My muscles are still aching from our trip out to Ten Sleep, Wyoming. More than one rest day in a row makes me feel guilty. Ten Sleep Canyon in Northern Wyoming is one of the new big up and coming crags of the West (8a.nu ranks it as the 4th trendiest crag in the world right now), with 700+ climbs established currently and more being put up every week, a new guide has to be published nearly every year to keep up. The climbing is on limestone and dolomite, that I would describe as a mix between Smith and Ceuse. Most of it is generally off vertical (usually no more than 10 degrees either way) technical and pockety. I've been to some crags (cough Ceuse) that claim to be pockety, but they are really just slopey crimps or huecos, this place IS pockety. The name of the game here is sticking your fingers in deep, usually two and three finger pockets and mono's and yarding off of them, I love it. The only thing I didn't like about the place is how far it is from Olympia. At a little over 1000 miles each way, it took Laura, Chas and I driving in Chas' car 17 hours to get there. I would happily do it again though, the climbing out there is so much fun. When we arrived we found a nice campsite near some Australians Lee and Sam who were on a long road trip. We crashed and rested ready for some rock crushing the next day.

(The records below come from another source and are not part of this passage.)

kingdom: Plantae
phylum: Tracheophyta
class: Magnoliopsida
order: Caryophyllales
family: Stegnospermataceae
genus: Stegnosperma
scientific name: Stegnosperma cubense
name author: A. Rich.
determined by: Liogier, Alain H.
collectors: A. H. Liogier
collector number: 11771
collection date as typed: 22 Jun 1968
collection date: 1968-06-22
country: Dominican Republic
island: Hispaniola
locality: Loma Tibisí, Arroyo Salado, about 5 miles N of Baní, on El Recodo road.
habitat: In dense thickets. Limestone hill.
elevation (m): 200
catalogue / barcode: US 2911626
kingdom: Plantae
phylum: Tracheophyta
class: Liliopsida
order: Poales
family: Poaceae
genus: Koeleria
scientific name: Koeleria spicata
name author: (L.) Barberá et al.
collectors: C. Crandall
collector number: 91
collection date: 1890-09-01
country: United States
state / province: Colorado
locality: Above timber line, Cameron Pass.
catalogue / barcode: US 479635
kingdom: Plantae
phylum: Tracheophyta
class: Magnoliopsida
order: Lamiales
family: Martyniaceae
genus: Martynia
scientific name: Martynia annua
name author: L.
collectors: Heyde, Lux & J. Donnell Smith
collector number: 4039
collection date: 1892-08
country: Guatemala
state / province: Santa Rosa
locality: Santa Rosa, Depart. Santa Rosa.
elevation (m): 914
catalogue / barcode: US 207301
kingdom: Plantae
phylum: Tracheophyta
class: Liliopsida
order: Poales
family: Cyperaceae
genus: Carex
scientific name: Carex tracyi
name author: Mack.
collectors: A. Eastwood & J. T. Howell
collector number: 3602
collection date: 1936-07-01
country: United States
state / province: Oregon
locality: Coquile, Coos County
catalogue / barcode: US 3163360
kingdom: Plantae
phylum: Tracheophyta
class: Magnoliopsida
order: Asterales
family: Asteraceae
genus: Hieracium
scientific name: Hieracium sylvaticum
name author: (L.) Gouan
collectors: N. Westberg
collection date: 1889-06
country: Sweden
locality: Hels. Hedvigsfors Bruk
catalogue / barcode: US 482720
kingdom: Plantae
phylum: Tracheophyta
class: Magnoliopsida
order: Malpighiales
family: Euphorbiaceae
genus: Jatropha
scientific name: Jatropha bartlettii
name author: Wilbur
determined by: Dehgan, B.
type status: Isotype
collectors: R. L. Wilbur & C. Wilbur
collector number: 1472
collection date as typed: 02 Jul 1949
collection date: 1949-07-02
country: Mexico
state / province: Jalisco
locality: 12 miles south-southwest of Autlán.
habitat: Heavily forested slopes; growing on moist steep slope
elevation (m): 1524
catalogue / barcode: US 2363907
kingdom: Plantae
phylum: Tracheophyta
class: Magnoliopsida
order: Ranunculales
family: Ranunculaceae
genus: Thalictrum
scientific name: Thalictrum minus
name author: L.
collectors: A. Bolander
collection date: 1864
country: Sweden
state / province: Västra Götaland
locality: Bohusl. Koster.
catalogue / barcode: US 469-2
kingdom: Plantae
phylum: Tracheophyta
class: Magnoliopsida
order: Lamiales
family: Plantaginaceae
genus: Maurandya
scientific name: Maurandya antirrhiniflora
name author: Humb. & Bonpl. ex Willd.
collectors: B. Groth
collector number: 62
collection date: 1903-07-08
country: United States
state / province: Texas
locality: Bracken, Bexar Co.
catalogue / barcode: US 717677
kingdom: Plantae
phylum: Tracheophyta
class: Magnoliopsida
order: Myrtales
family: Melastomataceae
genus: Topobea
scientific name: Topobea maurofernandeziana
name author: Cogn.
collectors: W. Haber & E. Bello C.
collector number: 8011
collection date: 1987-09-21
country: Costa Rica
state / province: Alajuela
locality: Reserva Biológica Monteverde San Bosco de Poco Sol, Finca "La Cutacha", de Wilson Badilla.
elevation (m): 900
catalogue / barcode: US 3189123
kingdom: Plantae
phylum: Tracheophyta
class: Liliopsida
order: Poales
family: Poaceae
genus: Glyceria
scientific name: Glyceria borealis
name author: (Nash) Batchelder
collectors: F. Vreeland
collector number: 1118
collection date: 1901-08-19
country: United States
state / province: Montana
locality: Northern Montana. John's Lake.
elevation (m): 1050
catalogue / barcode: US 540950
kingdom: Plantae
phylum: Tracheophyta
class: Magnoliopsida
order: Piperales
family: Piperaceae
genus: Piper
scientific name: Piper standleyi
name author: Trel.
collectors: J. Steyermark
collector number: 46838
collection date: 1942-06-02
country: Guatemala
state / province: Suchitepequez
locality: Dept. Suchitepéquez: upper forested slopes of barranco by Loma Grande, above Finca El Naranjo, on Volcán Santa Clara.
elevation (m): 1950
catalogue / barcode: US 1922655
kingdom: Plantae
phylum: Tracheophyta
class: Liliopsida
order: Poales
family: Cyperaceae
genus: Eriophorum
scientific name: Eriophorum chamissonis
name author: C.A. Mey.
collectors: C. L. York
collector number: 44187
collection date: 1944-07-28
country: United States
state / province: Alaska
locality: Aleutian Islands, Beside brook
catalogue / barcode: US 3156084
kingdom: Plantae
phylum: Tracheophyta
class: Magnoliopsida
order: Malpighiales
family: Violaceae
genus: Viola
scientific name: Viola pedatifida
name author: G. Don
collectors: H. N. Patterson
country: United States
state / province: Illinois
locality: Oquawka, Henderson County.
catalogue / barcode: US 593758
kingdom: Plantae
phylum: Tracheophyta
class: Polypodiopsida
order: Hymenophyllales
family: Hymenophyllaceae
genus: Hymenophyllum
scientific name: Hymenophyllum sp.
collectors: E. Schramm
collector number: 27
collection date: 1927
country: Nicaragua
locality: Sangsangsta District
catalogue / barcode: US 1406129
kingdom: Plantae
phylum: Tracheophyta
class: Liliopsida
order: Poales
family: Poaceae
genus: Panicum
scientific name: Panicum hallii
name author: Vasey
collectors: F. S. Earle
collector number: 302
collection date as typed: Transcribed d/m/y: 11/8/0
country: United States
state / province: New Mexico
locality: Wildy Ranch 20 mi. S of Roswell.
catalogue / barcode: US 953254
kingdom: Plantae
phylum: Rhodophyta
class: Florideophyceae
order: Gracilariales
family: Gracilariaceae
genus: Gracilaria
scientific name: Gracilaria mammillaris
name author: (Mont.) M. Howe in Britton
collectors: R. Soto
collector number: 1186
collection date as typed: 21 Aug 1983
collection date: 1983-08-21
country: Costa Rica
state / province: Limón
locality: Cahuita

Laura absolutely flourished on the well bolted, fingery technical climbs, which is to say all of them. Before this trip she had redpointed a handful of 11b's, at Ten Sleep she onsighted many 11b's and 11c's and flashed an 11d! Chas did really well too, onsighting his first 11b, and flashing his first 11c! I know what you all must be thinking, this place sounds soft. But I don't think so, I found the grades to be pretty spot on and a lot more consistent than many other crags, but the style definitely favors climbers who are good on small holds and have good footwork. As for me, I managed to onsight or flash everything I tried 12a and below including 5 12a's onsights, but failed on 3 different 12b onsight attempts. My closest was Happiness in Slavery where I was staring down the chains, and could have grabbed them with my teeth, but I was too pumped to hold on and screamed like a girl as I took the whipper. I did manage a 12c/d (more like a c) 2nd go, but got shut down on a 12d, the harder routes there definitely require a lot of work.

There are so many stories to tell about lightning storms, spiders down clothes, dubious climbing ethics, you'll just have to ask me in person, but for now I'll just leave you with these photos and videos. I'll definitely be back next summer, I want to go for a month, get on more hard climbs, and bring a big Oly crew with me. So Olympia climbers, put it in your calenders. This is THE perfect pocket pulling paradise for mid 5.10 to mid 5.13 climbers.
Just some of the rock in Ten Sleep Canyon, those cliffs are about 200ft tall.
On my first day I managed an onsight of this beautiful 12a on Slavery Wall.

Laura flashing B-1 Bomber Dude (11a) on our first day there.

The small holds and plentiful clip suit Laura's style.

Laura flashing the awesome steep 10d School's Out
The town of Ten Sleep, population 300 or so.

Chas and Laura enjoying Dirty Sally's Ice Creams, Laura's holding mine as well as hers.

A common sight driving through Wyoming. This is America!

Just up the road from Ten Sleep at 9500 ft elevation

Don't expect the local auto shops to have open open slots. Here Chas supervises as I rotate his tyres.

This is what I call a mono. You had to yard off this thing to get off the ground on a 10d.


Chas enjoying the view.

Laura flashing Save the Best for Last (11c). This is not a slab as it appears, but a steep wall.

Laura flashing an 11b/c on the Circus Wall, a great little wall.

Me trying to onsight a 12b, it felt a lot steeper than it looks.

Chas heading up Killer Karma a stout 11d roof climb.


Laura onsighting Vitamin K (11c).


This photo doesn't do it justice, but this climb Great White Buffalo 11b is amazing!

Laura flashing Circus in the Wind (11b), I took the video because I thought she was going to take a fall on the pumpy top, but I was sorely disapointed.



Me redpointing Napalm Death (12c). I don't normally wear a helmet, but I was a little worried about the swing if I fell, luckily I didn't.